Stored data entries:
----

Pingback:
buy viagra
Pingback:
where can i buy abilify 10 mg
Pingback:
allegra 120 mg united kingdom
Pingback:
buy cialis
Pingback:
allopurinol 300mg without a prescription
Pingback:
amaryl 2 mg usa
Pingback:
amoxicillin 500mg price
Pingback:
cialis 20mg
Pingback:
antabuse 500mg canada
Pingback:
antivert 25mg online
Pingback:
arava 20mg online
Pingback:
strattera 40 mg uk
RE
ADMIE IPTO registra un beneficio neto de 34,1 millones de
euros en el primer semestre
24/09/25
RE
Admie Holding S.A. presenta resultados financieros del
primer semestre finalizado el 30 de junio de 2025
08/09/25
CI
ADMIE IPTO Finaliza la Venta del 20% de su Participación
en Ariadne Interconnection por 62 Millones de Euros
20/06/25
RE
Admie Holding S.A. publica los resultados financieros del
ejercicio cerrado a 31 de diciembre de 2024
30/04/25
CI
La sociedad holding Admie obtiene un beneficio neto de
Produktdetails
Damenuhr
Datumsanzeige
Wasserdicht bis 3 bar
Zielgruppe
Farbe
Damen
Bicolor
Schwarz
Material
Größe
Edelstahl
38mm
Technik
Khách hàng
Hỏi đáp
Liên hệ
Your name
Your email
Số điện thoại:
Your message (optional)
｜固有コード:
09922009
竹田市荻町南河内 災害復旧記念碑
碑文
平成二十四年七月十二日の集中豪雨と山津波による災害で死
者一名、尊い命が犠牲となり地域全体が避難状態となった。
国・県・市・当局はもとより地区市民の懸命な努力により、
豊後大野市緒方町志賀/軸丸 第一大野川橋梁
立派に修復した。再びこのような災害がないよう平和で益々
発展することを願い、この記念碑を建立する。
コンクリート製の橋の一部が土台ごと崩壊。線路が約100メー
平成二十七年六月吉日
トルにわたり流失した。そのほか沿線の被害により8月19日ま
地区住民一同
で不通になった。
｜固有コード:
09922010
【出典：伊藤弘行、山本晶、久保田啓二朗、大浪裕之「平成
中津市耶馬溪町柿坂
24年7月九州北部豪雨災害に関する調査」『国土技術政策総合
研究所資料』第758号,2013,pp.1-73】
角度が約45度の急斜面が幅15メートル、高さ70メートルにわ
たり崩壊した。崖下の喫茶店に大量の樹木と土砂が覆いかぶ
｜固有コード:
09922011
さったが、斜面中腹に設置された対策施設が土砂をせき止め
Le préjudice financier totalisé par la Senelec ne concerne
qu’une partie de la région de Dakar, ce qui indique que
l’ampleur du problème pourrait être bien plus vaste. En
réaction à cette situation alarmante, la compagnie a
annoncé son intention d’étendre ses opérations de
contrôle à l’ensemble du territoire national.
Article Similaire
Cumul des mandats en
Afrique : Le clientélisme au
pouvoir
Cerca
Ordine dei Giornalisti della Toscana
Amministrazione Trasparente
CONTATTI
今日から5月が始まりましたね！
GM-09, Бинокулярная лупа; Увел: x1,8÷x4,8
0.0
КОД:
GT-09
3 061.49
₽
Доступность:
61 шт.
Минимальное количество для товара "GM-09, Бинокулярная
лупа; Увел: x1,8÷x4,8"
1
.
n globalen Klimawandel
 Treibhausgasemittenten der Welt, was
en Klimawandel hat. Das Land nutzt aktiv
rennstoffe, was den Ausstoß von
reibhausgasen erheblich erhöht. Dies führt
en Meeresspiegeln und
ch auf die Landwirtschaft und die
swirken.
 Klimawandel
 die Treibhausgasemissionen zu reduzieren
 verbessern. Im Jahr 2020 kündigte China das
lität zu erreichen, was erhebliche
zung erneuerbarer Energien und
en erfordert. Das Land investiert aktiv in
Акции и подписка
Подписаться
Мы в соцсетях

----

[Prompt] Wherever a line of the data above contains "resultados", copy that line.

[The completed task]
Admie Holding S.A. presenta resultados financieros del
Admie Holding S.A. publica los resultados financieros del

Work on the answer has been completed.